Tutto avviene in claustrofobici e cupi interni oppure in esterni spettrali, sempre di notte. Ogni accenno di luce sembra annullato da un’oscurità che pervade lo stesso tessuto drammaturgico della storia. Addirittura i costumi sono tutti neri. in questo buio, per così dire, accecante, l’acciaio, il vetro e il cemento costituiscono una scenografia ancora più convincente per lo svolgersi di questo particolare K-horror.
La morte sembra qui nascondersi dietro ogni angolo. Ma non è la morte a fare paura, bensì l’idea di aver sprecato la propria esistenza, come ribadisce Chae-ok mentre la sua vita è appesa a un filo. “Le persone scelgono per quali ideali vivere la loro vita e allo stesso modo decidono per quali ideali morire. La cosa che mi spaventa di più non è la morte, ma l’essere abbandonati a sé stessi senza poter morire.”
La fine de La creatura di Gyeongseong?
L’infida e crudele risposta di Lady Maeda, avvelenata dalla gelosia e dalla vendicativa volontà di separare per sempre i due innamorati, non si farà attendere. “Davvero tutte le vite umane hanno la stessa importanza? Se fossimo costretti a scegliere tra la vita della persona più cara e quella di altri, potendone salvare soltanto una chi sceglieremmo in tal caso?” Salvare il proprio amore così faticosamente ritrovato? Oppure l’inerme popolazione della capitale? Molti è più di uno? Oppure, come diceva Eraclito, uno è diecimila se per me vale? Lo stesso quesito, nella cinematografia occidentale, venne ad esempio affrontato da Spiderman (in origine nel fumetto) e in seguito aggiornato da Neo in Matrix Reloaded.

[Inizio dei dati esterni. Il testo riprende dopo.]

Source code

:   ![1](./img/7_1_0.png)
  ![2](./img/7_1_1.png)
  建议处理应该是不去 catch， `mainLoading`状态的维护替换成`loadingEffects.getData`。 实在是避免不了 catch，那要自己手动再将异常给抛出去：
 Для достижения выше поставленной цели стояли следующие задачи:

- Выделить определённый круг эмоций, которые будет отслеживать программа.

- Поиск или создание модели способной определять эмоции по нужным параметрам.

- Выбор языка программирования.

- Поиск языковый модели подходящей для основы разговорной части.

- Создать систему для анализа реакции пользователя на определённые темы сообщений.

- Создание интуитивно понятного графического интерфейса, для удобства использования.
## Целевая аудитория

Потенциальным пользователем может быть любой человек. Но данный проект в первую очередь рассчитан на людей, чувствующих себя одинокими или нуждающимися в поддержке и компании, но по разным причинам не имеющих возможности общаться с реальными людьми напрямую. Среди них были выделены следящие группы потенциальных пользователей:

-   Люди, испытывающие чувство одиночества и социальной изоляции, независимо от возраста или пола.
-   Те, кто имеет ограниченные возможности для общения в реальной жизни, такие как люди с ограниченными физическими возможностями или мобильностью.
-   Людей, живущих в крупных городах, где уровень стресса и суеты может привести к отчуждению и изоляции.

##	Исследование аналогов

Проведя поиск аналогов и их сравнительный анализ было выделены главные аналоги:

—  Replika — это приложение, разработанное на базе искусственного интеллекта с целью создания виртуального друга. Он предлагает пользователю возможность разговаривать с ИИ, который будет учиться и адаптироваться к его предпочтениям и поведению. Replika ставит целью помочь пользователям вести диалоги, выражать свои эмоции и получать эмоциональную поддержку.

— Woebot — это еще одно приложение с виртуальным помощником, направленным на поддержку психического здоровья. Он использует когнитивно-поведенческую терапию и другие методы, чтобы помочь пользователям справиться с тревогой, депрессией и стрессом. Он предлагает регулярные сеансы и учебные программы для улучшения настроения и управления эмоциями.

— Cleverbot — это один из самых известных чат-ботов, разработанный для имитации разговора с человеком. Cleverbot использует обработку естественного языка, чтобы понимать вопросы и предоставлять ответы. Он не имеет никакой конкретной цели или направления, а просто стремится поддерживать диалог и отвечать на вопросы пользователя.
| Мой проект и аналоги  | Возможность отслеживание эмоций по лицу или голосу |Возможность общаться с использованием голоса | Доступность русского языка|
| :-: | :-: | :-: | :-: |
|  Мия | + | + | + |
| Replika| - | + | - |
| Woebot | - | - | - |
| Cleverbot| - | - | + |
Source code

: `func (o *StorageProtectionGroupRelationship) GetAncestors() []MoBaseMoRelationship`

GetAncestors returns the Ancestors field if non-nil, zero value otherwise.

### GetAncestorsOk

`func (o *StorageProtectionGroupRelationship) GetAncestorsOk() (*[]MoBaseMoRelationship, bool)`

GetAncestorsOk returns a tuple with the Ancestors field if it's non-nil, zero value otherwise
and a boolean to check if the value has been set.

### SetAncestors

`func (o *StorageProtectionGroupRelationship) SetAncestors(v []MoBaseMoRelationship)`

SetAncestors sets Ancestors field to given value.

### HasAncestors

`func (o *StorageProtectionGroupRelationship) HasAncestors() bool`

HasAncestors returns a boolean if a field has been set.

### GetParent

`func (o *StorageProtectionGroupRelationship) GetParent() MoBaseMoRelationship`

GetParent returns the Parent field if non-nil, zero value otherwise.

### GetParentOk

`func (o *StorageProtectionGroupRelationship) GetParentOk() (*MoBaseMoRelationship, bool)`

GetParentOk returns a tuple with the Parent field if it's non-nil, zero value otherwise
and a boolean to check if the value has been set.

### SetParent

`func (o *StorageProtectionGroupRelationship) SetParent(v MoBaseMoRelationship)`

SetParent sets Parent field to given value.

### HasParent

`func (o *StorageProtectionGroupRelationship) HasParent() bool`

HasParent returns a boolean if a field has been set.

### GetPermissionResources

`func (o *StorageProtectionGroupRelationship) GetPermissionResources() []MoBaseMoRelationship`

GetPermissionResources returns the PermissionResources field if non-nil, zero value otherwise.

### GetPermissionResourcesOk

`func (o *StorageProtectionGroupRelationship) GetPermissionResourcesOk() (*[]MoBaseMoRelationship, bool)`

La Creatura di Gyeongseong parla “del fascismo pervasivo che continua ancora oggi. La storia esplora come la violenza e il potere soggioghino i deboli, come il sacrificio sia falsamente giustificato per un ‘bene superiore’ e come la normalizzazione di tale sacrificio possa trasformare chiunque in un mostro” – dice l’autrice. “Volevo incoraggiare il pubblico a riflettere su ciò che non dovrebbe mai essere dimenticato e sul perché ricordare è così importante”.
La conclusione di questa romantica, combattuta e orrorifica seconda stagione non è uno scontato lieto fine, così come non lo era stato il finale di S1. Entrambi i finali hanno però a che fare con la caduta dei fiori di ciliegio, magico momento di rara bellezza. Entrambi poi sono e non sono la fine compiuta della storia de La creatura di Gyeongseong… (continua?)